First, and extremely interestingly, there is the 'Acceleration Effect' - which is, that the presence of 'extra' layers actually speeds up the gradient descent; the intuition being that it does so by providing alternative paths in the (now necessarily more complex and higher-dimensional) 'energy landscape', and moreover, there is reason to believe that it also provides the gradient descent algorithm with 'a memory', so that the chances of 'getting stuck' in a false minimum of the loss function is far reduced. The following picture, taken from the video of his talk, illustrates the point. Of the three curves shown, one (corresponding to the network with the largest number of 'extra' layers) has reached a value of the loss function lower than the others in the same amount of time, thus demonstrating the 'acceleration effect'.

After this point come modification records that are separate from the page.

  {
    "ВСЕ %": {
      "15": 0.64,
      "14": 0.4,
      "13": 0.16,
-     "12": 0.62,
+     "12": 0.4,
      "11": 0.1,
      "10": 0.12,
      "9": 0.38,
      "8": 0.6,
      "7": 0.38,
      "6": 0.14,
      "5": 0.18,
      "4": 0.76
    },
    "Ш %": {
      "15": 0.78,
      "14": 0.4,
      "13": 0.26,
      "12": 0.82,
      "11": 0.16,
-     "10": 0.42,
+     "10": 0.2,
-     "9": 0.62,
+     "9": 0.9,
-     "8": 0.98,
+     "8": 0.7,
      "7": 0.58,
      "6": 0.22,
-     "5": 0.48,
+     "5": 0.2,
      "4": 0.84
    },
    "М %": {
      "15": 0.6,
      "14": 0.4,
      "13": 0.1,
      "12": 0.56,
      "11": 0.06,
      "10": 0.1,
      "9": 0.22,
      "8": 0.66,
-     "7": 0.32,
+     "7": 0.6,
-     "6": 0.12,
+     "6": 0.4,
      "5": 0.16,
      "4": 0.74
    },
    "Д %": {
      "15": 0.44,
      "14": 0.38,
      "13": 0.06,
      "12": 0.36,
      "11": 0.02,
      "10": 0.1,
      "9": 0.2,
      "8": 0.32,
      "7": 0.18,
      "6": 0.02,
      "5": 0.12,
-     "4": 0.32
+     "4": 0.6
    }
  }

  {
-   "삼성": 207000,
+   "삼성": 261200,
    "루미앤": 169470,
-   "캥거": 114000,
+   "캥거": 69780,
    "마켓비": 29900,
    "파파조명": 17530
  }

Then there is the Noise Stability Property, in which adding Gaussian noise (even if it be of the same norm as the weight vector, which one would normally think would instantly muddy up any function it was about to calculate) in any layer of the Deep Network actually has very little effect on the final function that the network was trained to compute. Indeed, the induced error attenuates as it propagates up the layers, but even in a single layer quickly starts to vanish. The following picture, also taken from the video of his talk, illustrates the results of the Noise Stability Experiment:

But perhaps the most intriguing demonstration is that, indeed, In Real Life, deep networks are able to generalize [despite the overparametrization that classical statisticians would instinctively decry]. Whereas one expects that the training error can indeed be made very small with a reasonably representative training set, one is led naively to believe that the 'testing error' would begin to rise after a critical value of the number of parameters is crossed (or a similar quantitative measure of the network complexity is reached). But counter-intuitively, the generalization error stabilizes, neither increasing nor decreasing much.

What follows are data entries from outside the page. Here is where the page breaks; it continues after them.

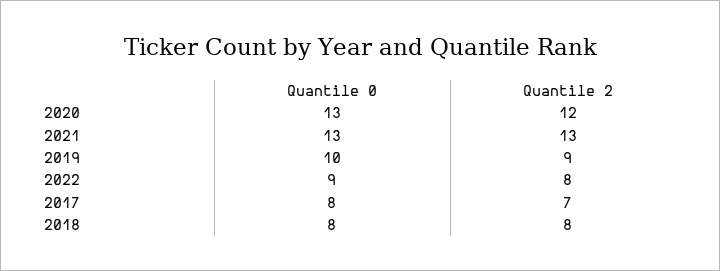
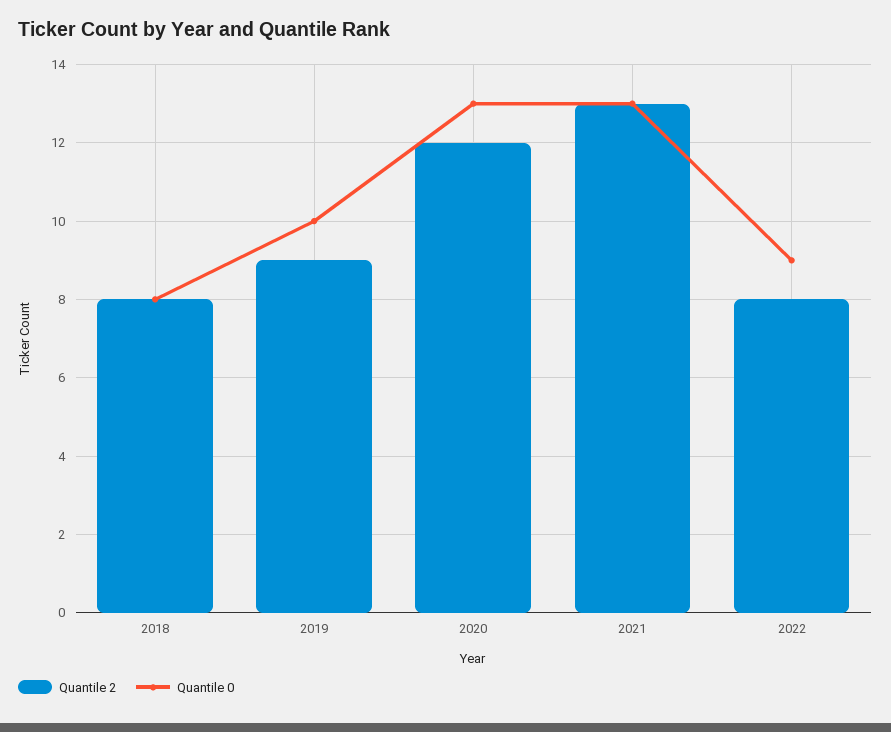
  {
    "Quantile 0": {
      "2020": 13,
      "2021": 13,
      "2019": 10,
      "2022": 9,
-     "2017": 8,
      "2018": 8
    },
    "Quantile 2": {
      "2020": 12,
      "2021": 13,
      "2019": 9,
      "2022": 8,
-     "2017": 7,
      "2018": 8
    }
  }

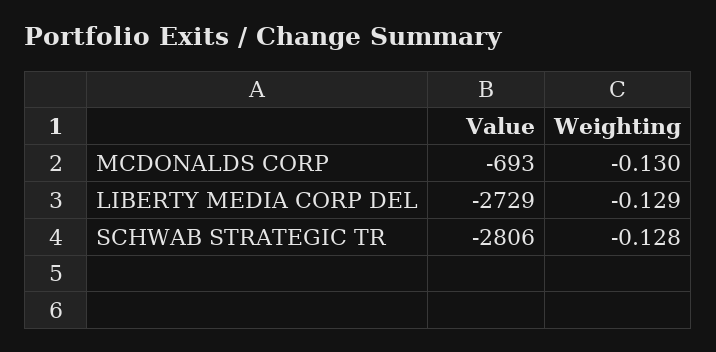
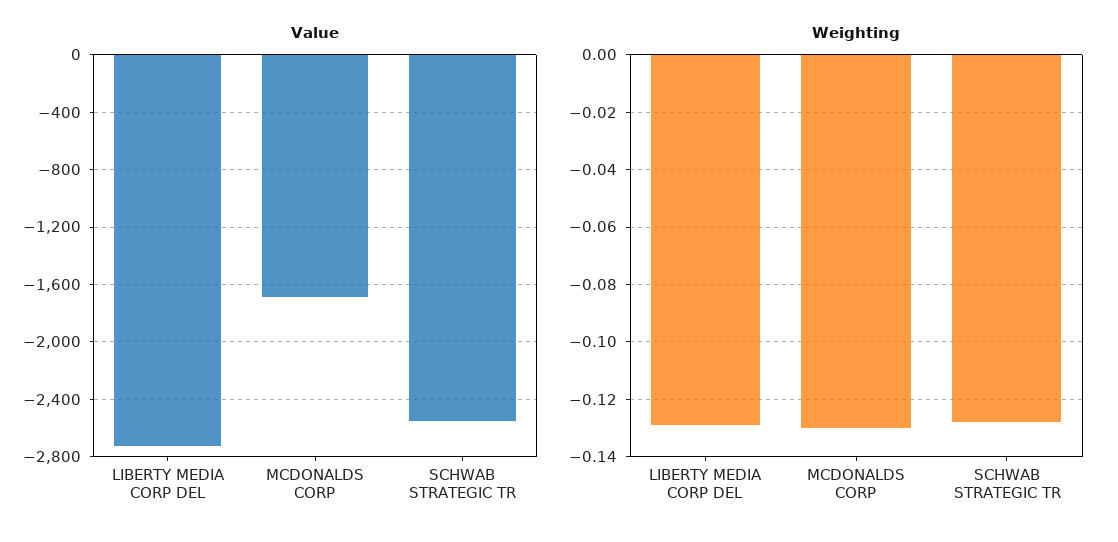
  {
    "Value": {
-     "MCDONALDS CORP": -693,
+     "MCDONALDS CORP": -1700,
      "LIBERTY MEDIA CORP DEL": -2729,
-     "SCHWAB STRATEGIC TR": -2806
+     "SCHWAB STRATEGIC TR": -2550
    },
    "Weighting": {
      "MCDONALDS CORP": -0.13,
      "LIBERTY MEDIA CORP DEL": -0.129,
      "SCHWAB STRATEGIC TR": -0.128
    }
  }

After a detailed discussion of more advanced theoretical ideas such as the Layer Cushion (a measure of the redundancy in the network), the activation contraction, black-box and non-black-box analyses, the manifold assumption, and others, in the context of the three main parts of the lecture (as above), Prof Arora moves to wrap up his lecture by discussing directions of research likely to prove fruitful in the near future. Some of these his group is already working on, but other suggestions are actually earnest implorations to all those interested in contributing to the field:

1. Use ideas from Physics and the calculus of variations (such as Hamiltonian and Lagrangian methods) which he feels would shed more light on the dynamics of gradient descent in multi-dimensional spaces.

2. Develop a good theoretical handle on Unsupervised Learning and Deep Reinforcement Learning.

3. Design models to understand and analyze interactive learning (such as learning languages or other skills).

Overall, it is a lecture well worth watching (and perhaps watching again) because on an initial pass (unless one is a subject matter expert in this field) one cannot hope to absorb everything. This blog is a modest attempt to aid this process for those interested, by providing a brief discussion of some important issues in the first part of the lecture.

One feels deeply grateful to Prof Arora not only for having bravely done the research, but also for having prepared and given this lecture; and to the Harvard University Mathematics Department for having invited and hosted him, and most importantly, for having videotaped it and shared it on youtube.

Saturday, December 8, 2018

Everything You Wanted to Know About Machine Learning....

...but didn't know whom to ask! 

Prof Sanjeev Arora, Princeton University, speaking at the Institute of Advanced Study

In a simple one-hour lecture (although one which does assume a certain amount of mathematical sophistication on the part of the audience, which, given that the audience consists mostly of mathematicians at the Institute of Advanced Study, is amply justified!), and one which already has had several thousands of views on youtube, Professor Arora describes the three main categories of Machine Learning Algorithms (Supervised, Unsupervised and Reinforcement Learning), and provides recent examples of 'successes' in each. Reinforcement Learning, which is taken up last, is nevertheless covered in sufficient detail, not leaving the viewer disappointed, and somewhat to one's  pleasant surprise as the lecture unfolds!

One of the topics taken up in some detail is the prediction of ratings for books based on the text of existing reviews, an application under the broad rubric of Natural Language Processing - and a subject of Prof. Arora's own recent work. The topic well illustrates many of the practical issues and methods involved in applications of machine learning, and also provides the intuition for developing theoretical ideas regarding how machine learning works. My own perspective is that of someone who knows much of the subject matter of the lecture for nearly three decades, since the mid-1980s, but I nevertheless found it a useful hour well-spent (on which, one might also add, that the lecture finishes almost exactly in an hour, showing also excellent time management on Prof Arora's part, as the lecture dynamically evolves!). What I greatly appreciated also was that Prof Arora reiterates several times during the talk the main reasons for the heightened interest in machine learning today, and this gives further insight into why someone - even if they might have been, for whatever reason (but especially out of an informed skepticism regarding such methods, as Prof Arora hints was the case with him) previously indifferent to the field - might now become interested, or even very interested in it. Another aspect of the lecture worth mentioning, especially these days when it is such a rarity, is that Prof Arora uses blackboard-and-chalk throughout - this added to my own enjoyment of the lecture, and doubtless also did the same for its live audience - a certain spontaneity is inevitably lost when lecturers use slides prepared earlier.

Two thumbs up, then!